Because of its lyricism and nonlinear construction, Obasan sometimes reads like a transcript of Naomi’s thoughts. It wanders back and forth in time, it leaps from subject to subject, and it jumbles up the chronology of its stories. Like a train of thought, it takes its direction from images and associations, rather than from the orderly progress of time. For example, the family photo makes Naomi think of her father’s career, which makes her think of the boat he and Uncle built, which makes her think of the praise of the RCMP officer, which makes her think of Uncle’s imprisonment. This construction can make the narrative feel disjointed and jumpy, but it also makes us feel that we’re getting intimate access to Naomi’s inner thoughts.

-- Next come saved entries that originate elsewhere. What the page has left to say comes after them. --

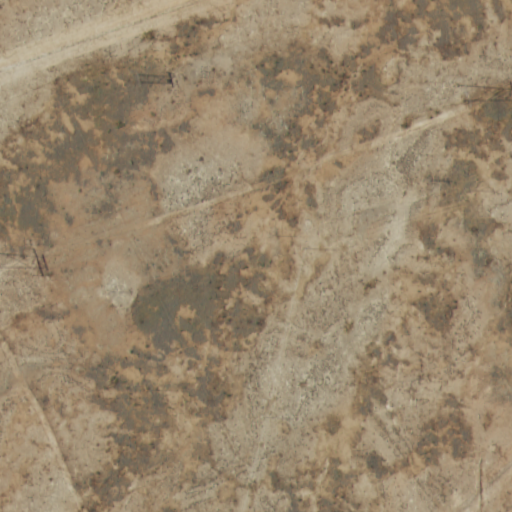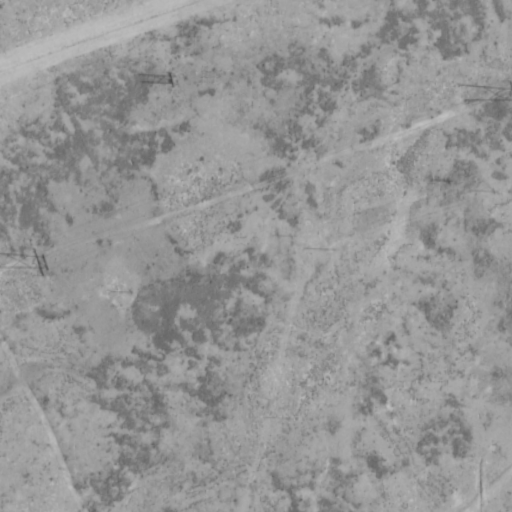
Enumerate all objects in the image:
power tower: (132, 79)
power tower: (462, 91)
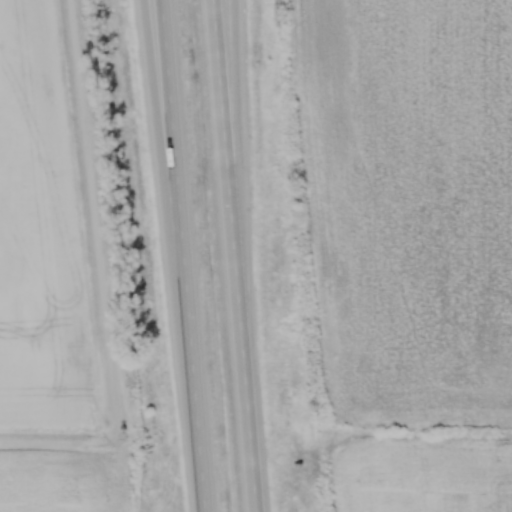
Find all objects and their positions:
road: (148, 69)
road: (225, 84)
road: (172, 255)
road: (230, 255)
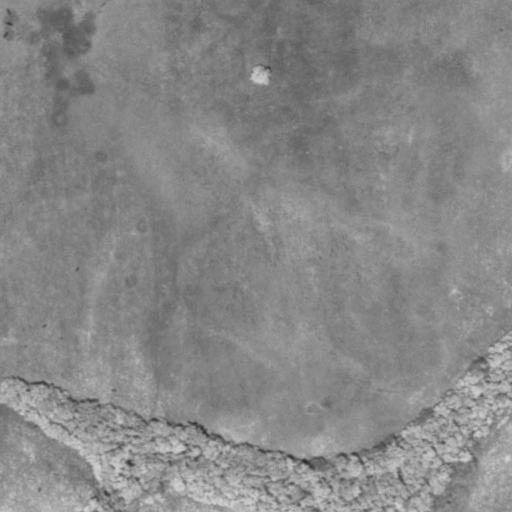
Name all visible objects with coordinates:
crop: (251, 224)
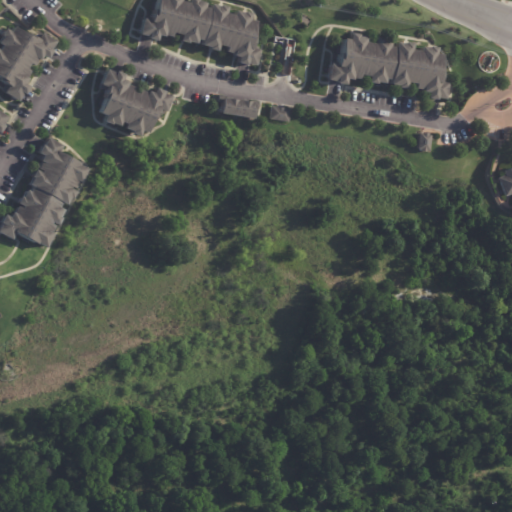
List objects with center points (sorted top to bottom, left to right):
road: (493, 6)
road: (464, 21)
building: (201, 27)
building: (201, 27)
road: (511, 35)
building: (18, 58)
building: (19, 59)
building: (386, 65)
building: (386, 66)
road: (230, 91)
building: (126, 104)
building: (125, 105)
building: (235, 107)
building: (235, 109)
building: (276, 114)
building: (276, 114)
building: (1, 118)
building: (1, 119)
building: (420, 142)
building: (421, 142)
building: (505, 180)
building: (503, 181)
building: (40, 196)
building: (40, 196)
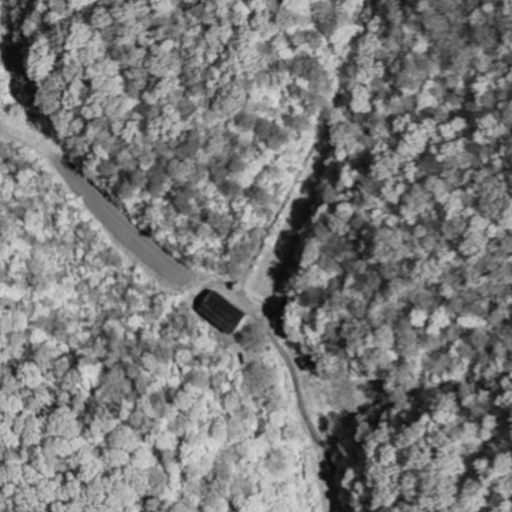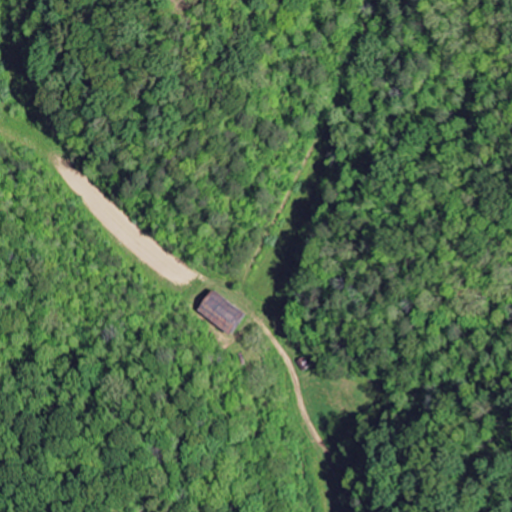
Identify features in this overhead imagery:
road: (249, 266)
building: (223, 313)
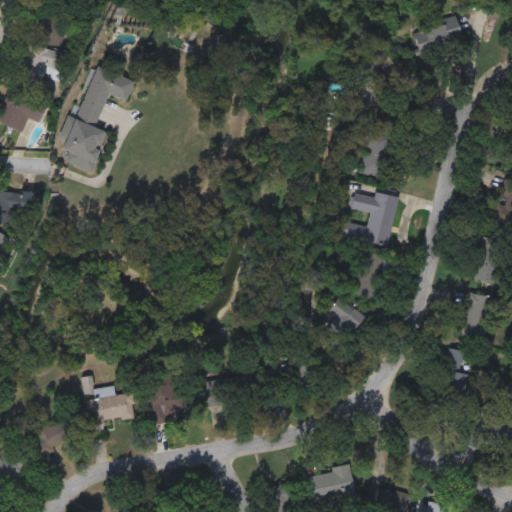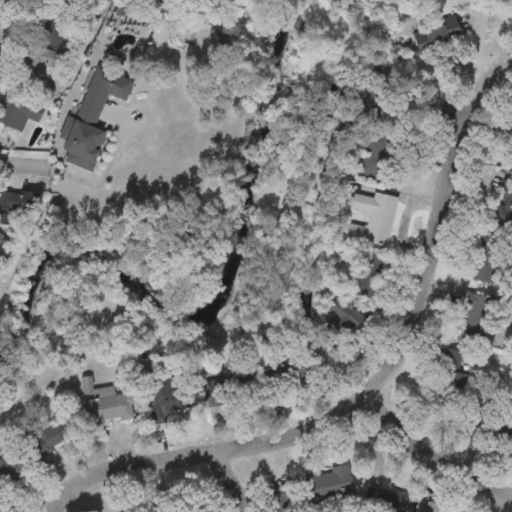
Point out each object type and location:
building: (51, 24)
building: (55, 28)
road: (13, 31)
building: (441, 36)
building: (442, 39)
building: (43, 59)
building: (46, 63)
building: (372, 92)
building: (373, 94)
building: (18, 106)
building: (20, 111)
building: (89, 117)
building: (94, 119)
building: (376, 152)
building: (377, 154)
road: (24, 165)
road: (105, 175)
building: (15, 201)
building: (505, 203)
building: (505, 206)
building: (17, 207)
building: (373, 217)
building: (375, 220)
road: (432, 222)
building: (1, 234)
building: (2, 240)
building: (488, 259)
building: (489, 261)
building: (368, 274)
building: (370, 276)
building: (476, 315)
building: (478, 318)
building: (341, 323)
building: (342, 325)
building: (286, 375)
building: (288, 377)
building: (453, 379)
building: (455, 382)
building: (229, 389)
building: (231, 391)
building: (161, 398)
building: (162, 400)
building: (109, 405)
building: (110, 408)
building: (489, 429)
building: (490, 432)
building: (51, 435)
building: (52, 437)
road: (211, 448)
road: (428, 456)
building: (11, 465)
building: (12, 468)
road: (231, 478)
building: (330, 483)
building: (331, 486)
building: (285, 494)
building: (286, 496)
road: (501, 504)
building: (434, 507)
building: (435, 508)
building: (123, 511)
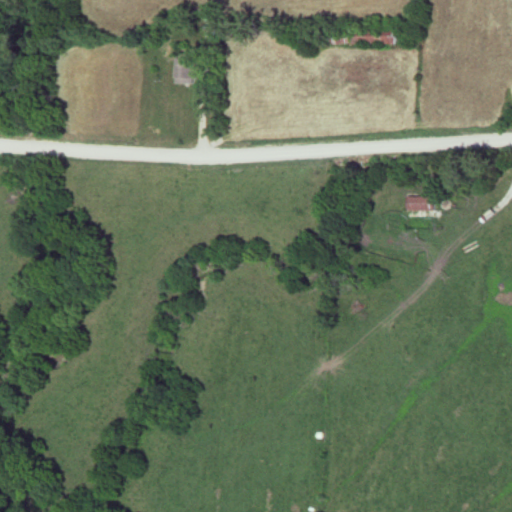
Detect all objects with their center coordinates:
building: (185, 69)
road: (256, 157)
building: (421, 203)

Naomi infuses her story with small mysteries. We learn in Chapter 2 that she has received bad news about Uncle, for example, but not until Chapter 3 do we learn for sure that he has passed away. We know that Uncle was taken away in 1941, and that he never returned to boatbuilding after his imprisonment, but we don’t know exactly what happened to him. Uncertainty also surrounds Uncle’s relationships with Emily and Obasan. We know that Emily is Naomi’s aunt, that she came to Alberta for a visit shortly before Naomi’s first trip to the coulee, and that her departure left Uncle unhappy. We also know that Obasan is the woman he was married to until his death. What we don’t know, yet, is the exact nature of the relationships between these three people. Obasan is not a plot-heavy novel, but these minor mysteries give the narrative forward movement, and keep us turning the pages.

Chapter 3 gives us our first good look at Obasan. Naomi seems both repulsed and fascinated by her aunt’s physical presence. She provides a detailed description of the gunk that clogs Obasan’s eyes, the chapped skin on her lips, her sticky saliva, her ropy neck, and so on. In part, it is Obasan’s age, rather than anything about Obasan specifically, that makes Naomi uneasy. Her uncle has just died, and perhaps for this reason, Obasan’s decrepit body, evidence of her proximity to death, upsets Naomi. While Obasan’s age fills Naomi with revulsion, it also, paradoxically, inspires her deep respect. As she watches the elderly woman scraping the mud from her boots, Naomi muses that old women the world over, regardless of their nationality, are the ones who hold the keys to the universe. They are, she thinks, the ones who know secrets and hoard details.

The family photograph in Chapter 4 gives us a glimpse into Naomi’s family and its tensions. Naomi provides a few intimations about the conflicts that exist. We know about Obasan’s two stillbirths and Stephen’s honored status as grandson, for example. But Naomi raises more questions than she answers. Was Aunt Emily’s gift of a puppy cruelly or kindly intended? Was Naomi’s own birth unimportant compared to Stephen’s? What did the mysterious letter from Japan say? By raising these questions, Naomi puts us in the same position she was in during her childhood: aware that various conflicts existed, but prevented by the adults (or, in our case, the narrator) from understanding them fully or grasping the details.